==== Records ====
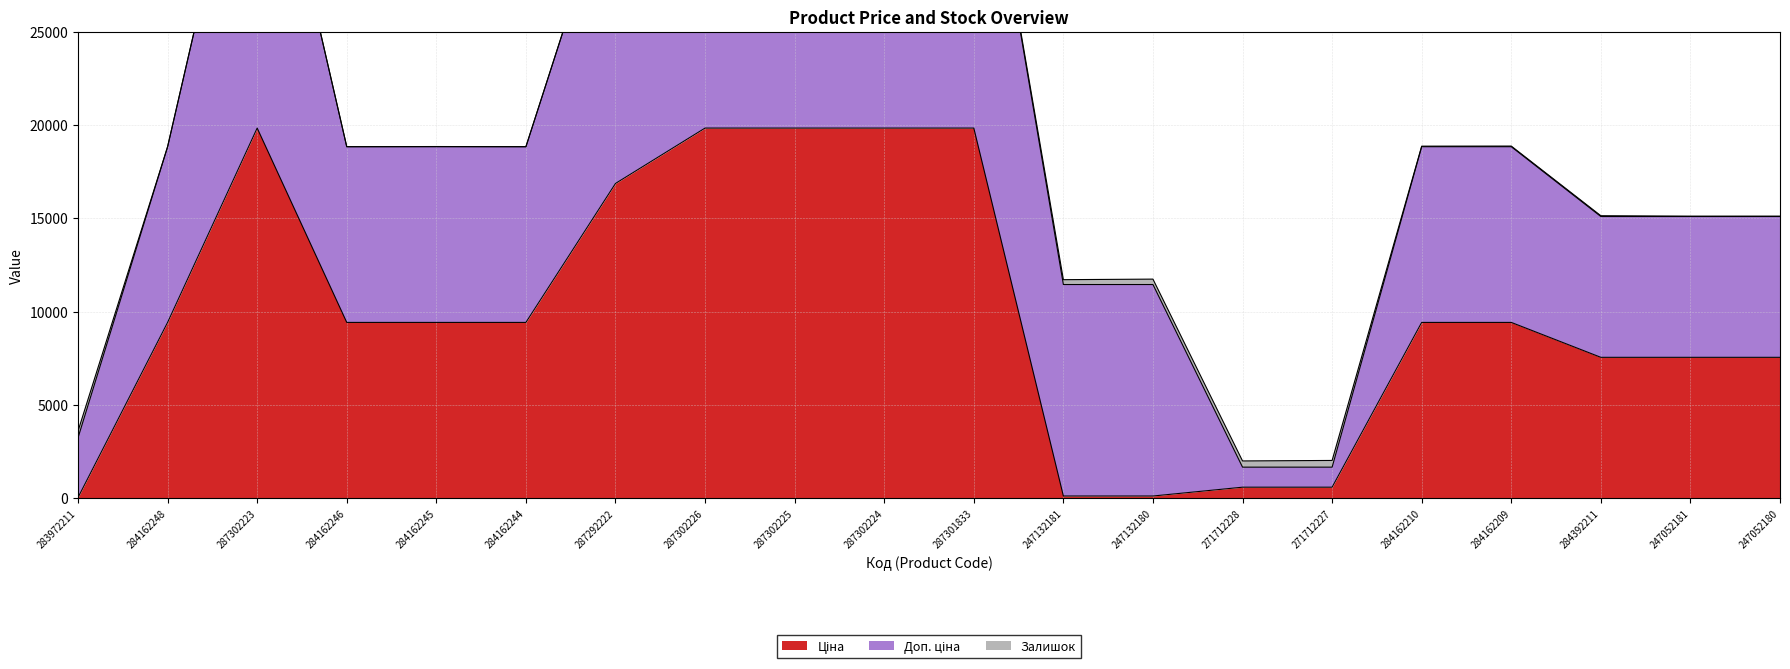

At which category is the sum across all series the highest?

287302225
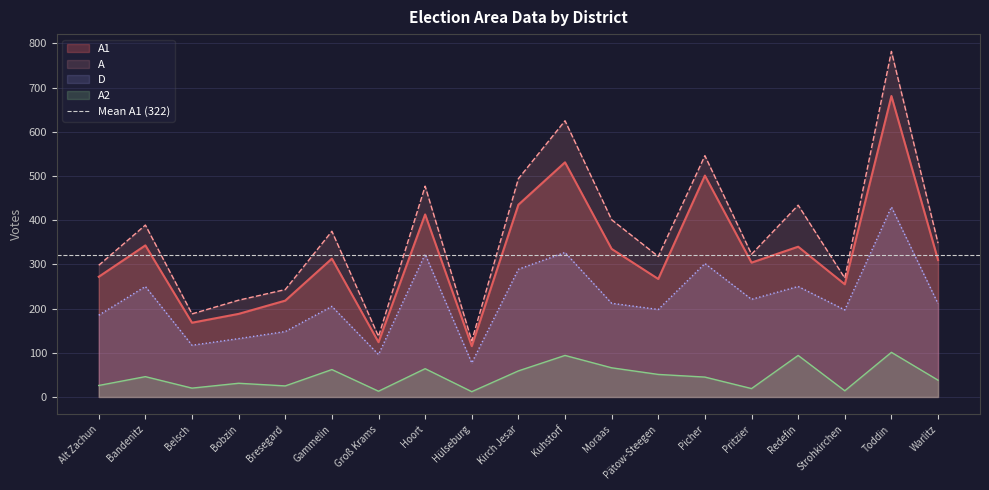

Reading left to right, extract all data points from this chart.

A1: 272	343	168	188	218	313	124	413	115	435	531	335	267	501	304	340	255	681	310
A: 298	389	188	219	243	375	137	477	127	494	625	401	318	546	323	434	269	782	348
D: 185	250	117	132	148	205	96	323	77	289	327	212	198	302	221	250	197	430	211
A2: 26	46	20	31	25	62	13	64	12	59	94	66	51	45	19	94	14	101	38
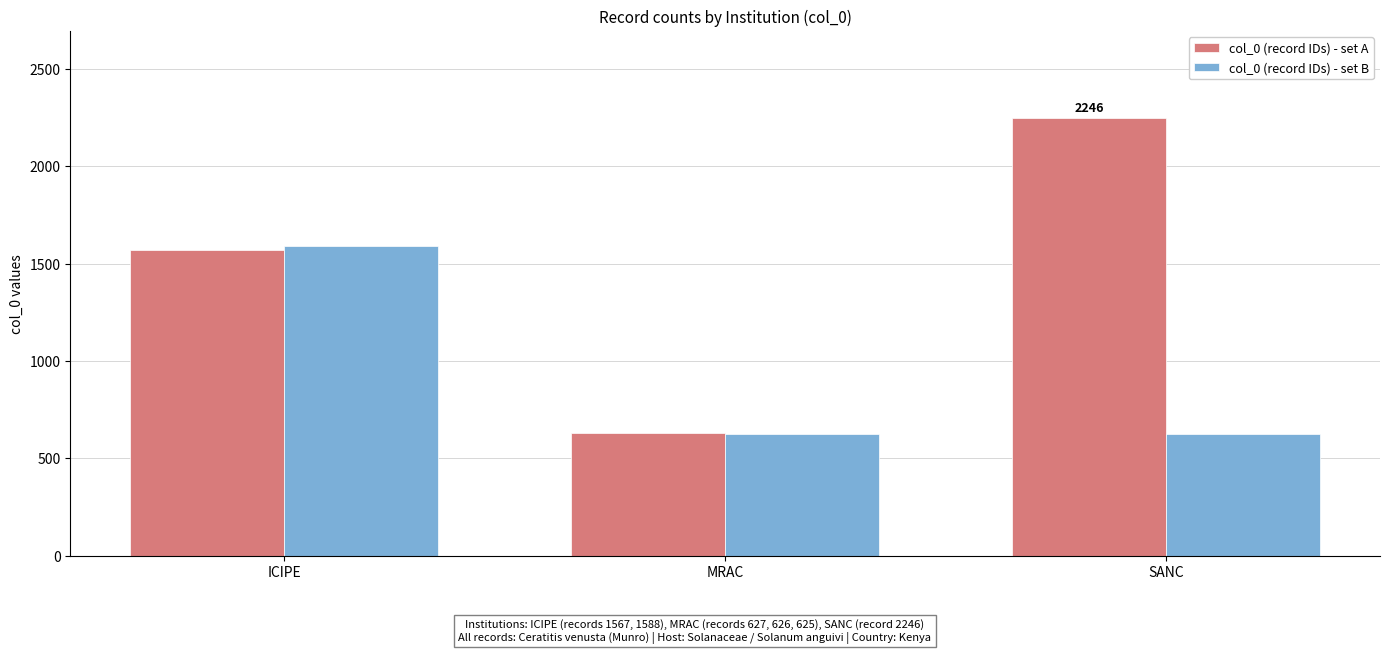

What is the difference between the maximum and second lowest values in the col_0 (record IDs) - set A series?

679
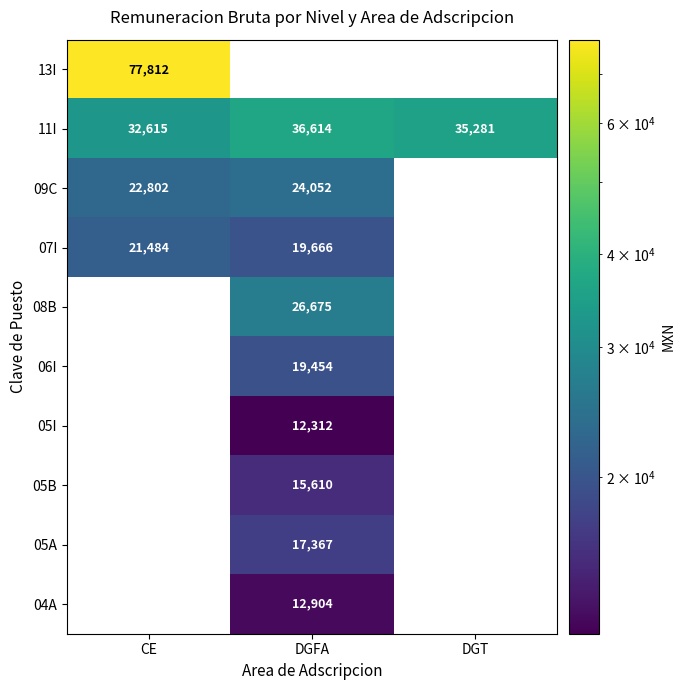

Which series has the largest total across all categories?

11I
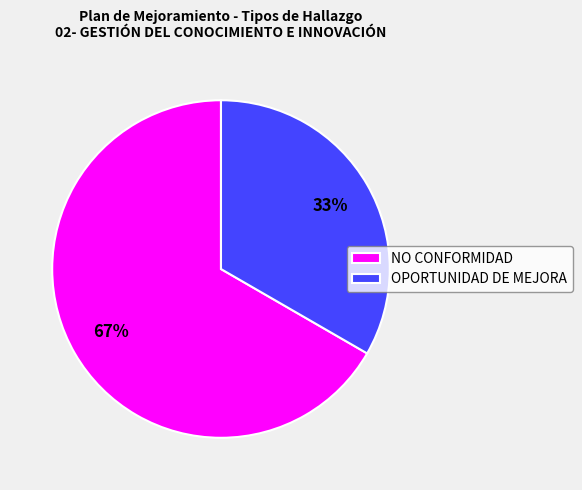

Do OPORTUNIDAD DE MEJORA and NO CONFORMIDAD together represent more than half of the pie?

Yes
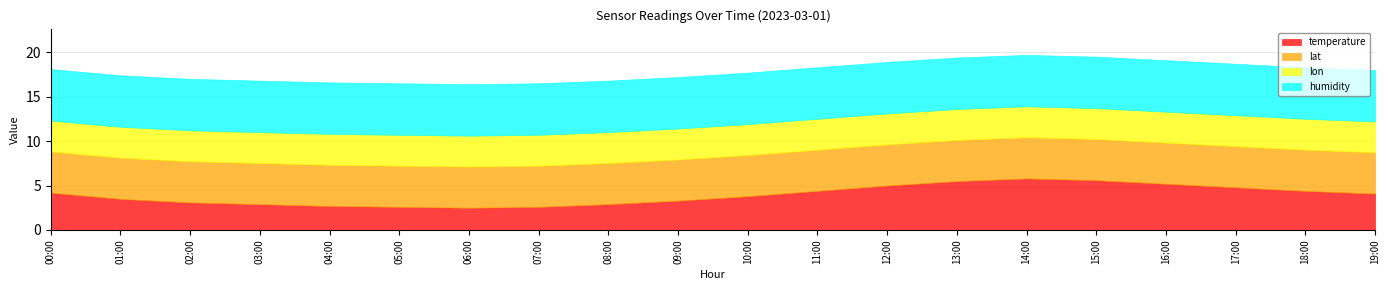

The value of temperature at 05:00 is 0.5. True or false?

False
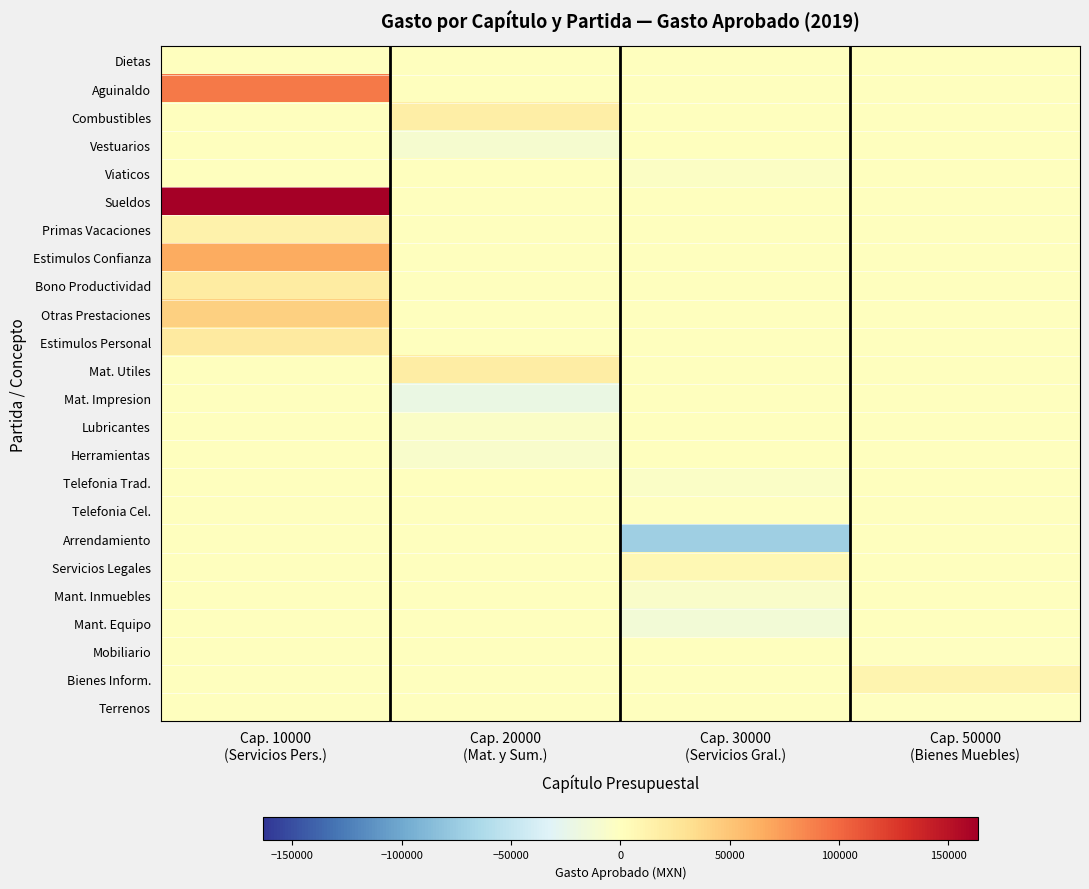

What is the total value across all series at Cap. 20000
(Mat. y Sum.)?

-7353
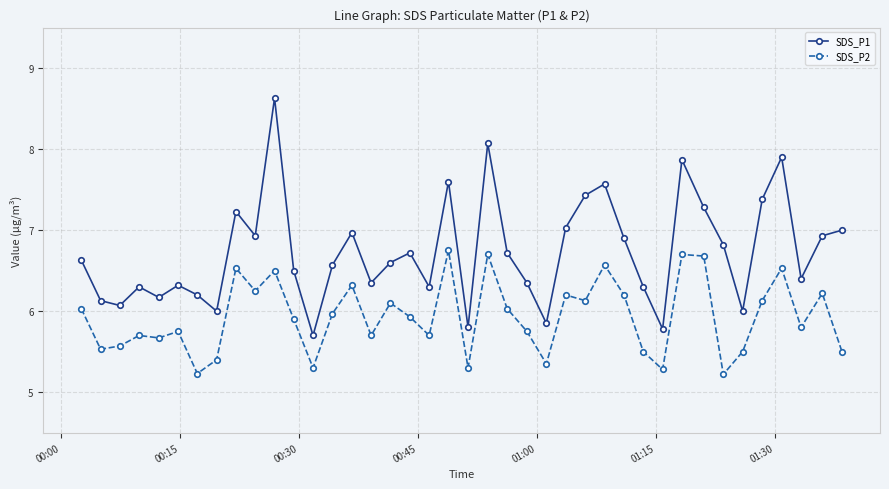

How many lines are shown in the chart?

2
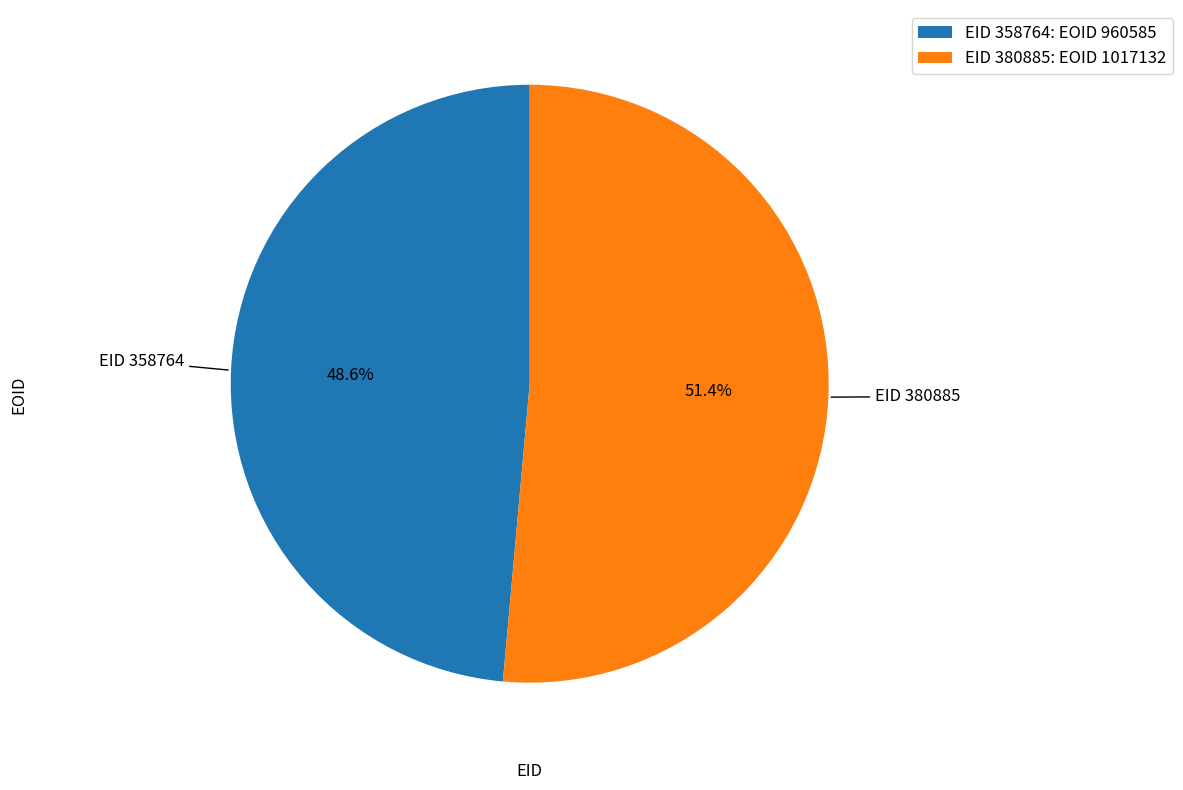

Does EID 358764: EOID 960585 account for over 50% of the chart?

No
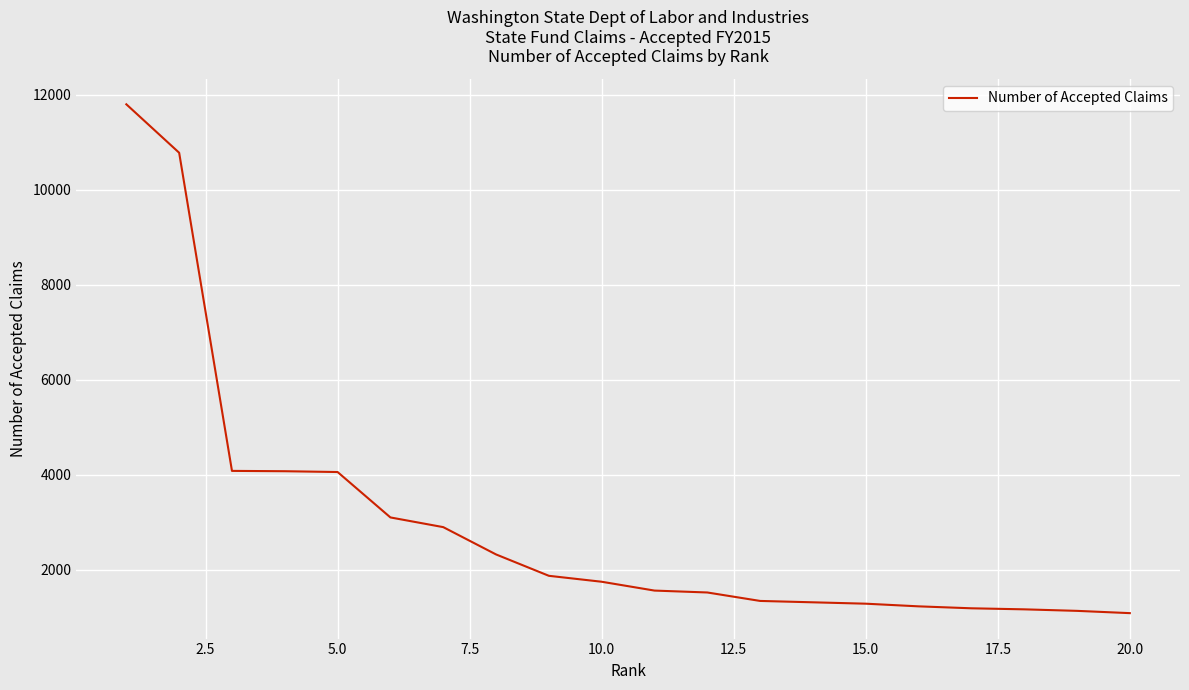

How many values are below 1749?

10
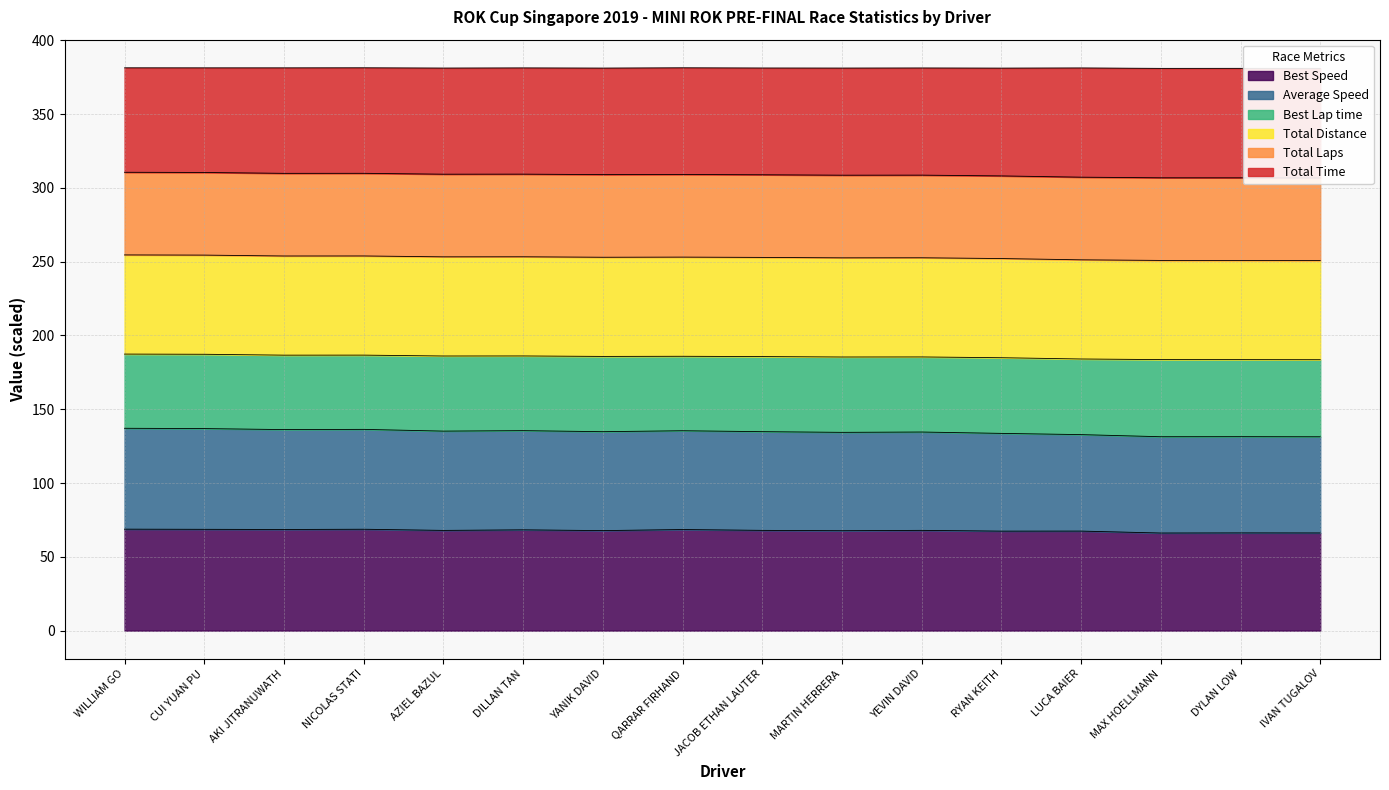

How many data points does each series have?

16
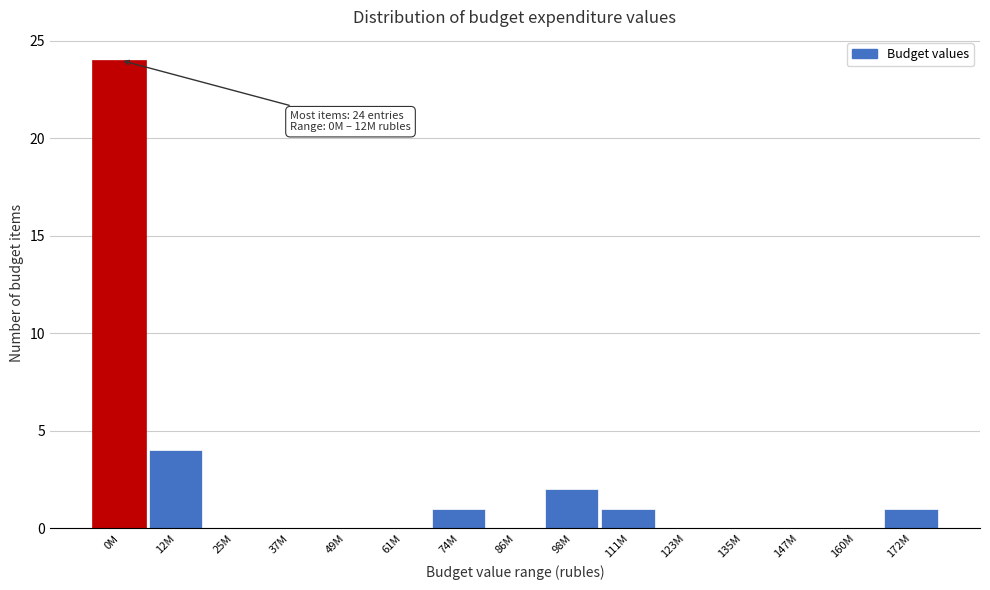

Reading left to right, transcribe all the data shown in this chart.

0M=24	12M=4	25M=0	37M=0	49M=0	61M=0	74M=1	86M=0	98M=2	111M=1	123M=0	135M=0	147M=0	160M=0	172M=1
====
What to do: Can you output the lines of the material from its start through the line containing "Reading left to right, extract" as a JSON list of strings, one string per line, with blank lines and pictures left out?

Result of this task:
[
  "At which category is the sum across all series the highest?",
  "287302225",
  "Reading left to right, extract all data points from this chart."
]